As president, Rouhani could well make it easier for Tehran to resist sanctions and other international pressure without slowing its progress toward a nuclear bomb, its intervention in Syria’s civil war or its sponsorship of terrorism. With his crude denials of the Holocaust and promises to wipe Israel off the map, Ahmadinejad helped the United States and its allies rally support for measures that have reduced Iran’s oil earnings by half and isolated it from the world. Rouhani, in contrast, has boasted of his record, as nuclear negotiator from 2003 to 2005, of heading off sanctions through skillful diplomacy even as more centrifuges were installed. His more moderate face has already prompted calls for the Obama administration to sweeten its proposals for compromise with the regime.

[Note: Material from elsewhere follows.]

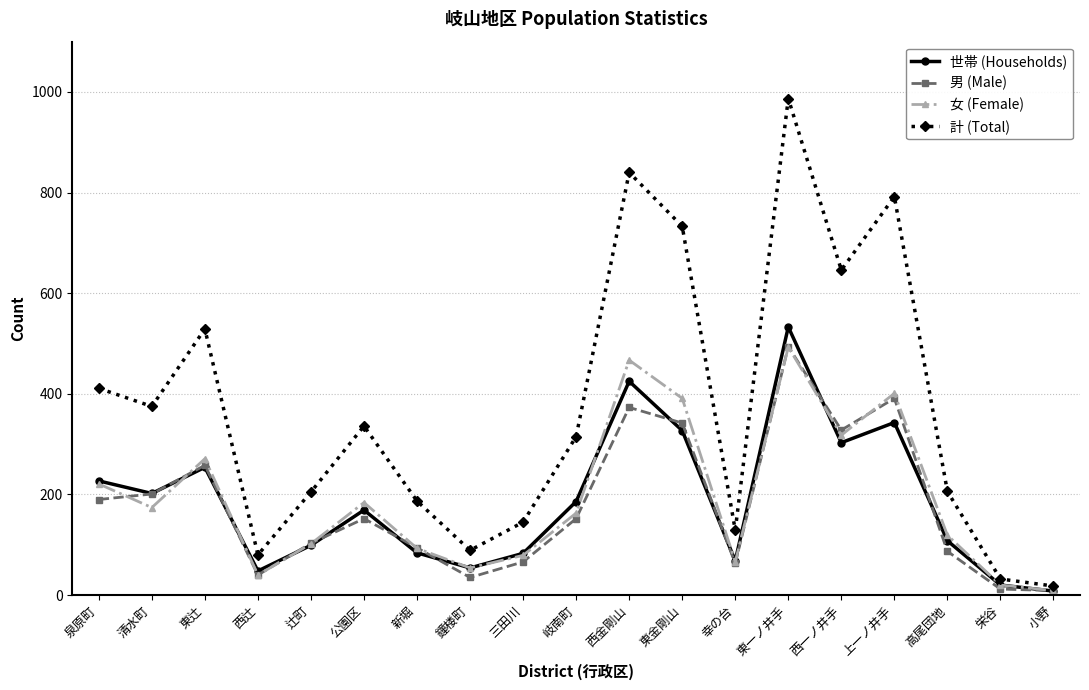

Where is 男 (Male) nearest to the value 251?

東辻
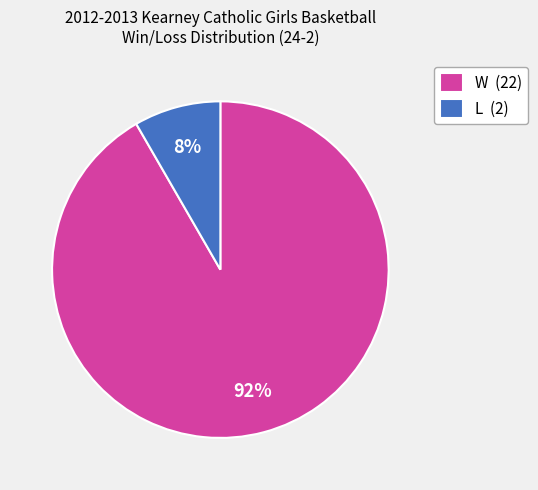

To the nearest percent, what is the combined percentage of W and L?

100%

It’s possible, though unlikely, that Khamenei will reverse himself and support such a compromise; if so, Rouhani will be easier to work with than the current nuclear negotiator, Saeed Jalili. More likely, the president’s main forum will be domestic. Young Iranians will be counting on him to ease the repression of morals police, improve the status of women and free political prisoners. In particular, many who supported him will expect him to release the leaders of the 2009 Green movement, Mir Hossein Mousavi and Mehdi Karroubi, who remain under house arrest.
The election demonstrated that a majority of Iranians continues to yearn for a freer society and reject the reactionary policies of Khamenei and his clique of hard-line clerics. If Rouhani is not allowed to take steps to answer those aspirations, both he and the regime could face another popular challenge.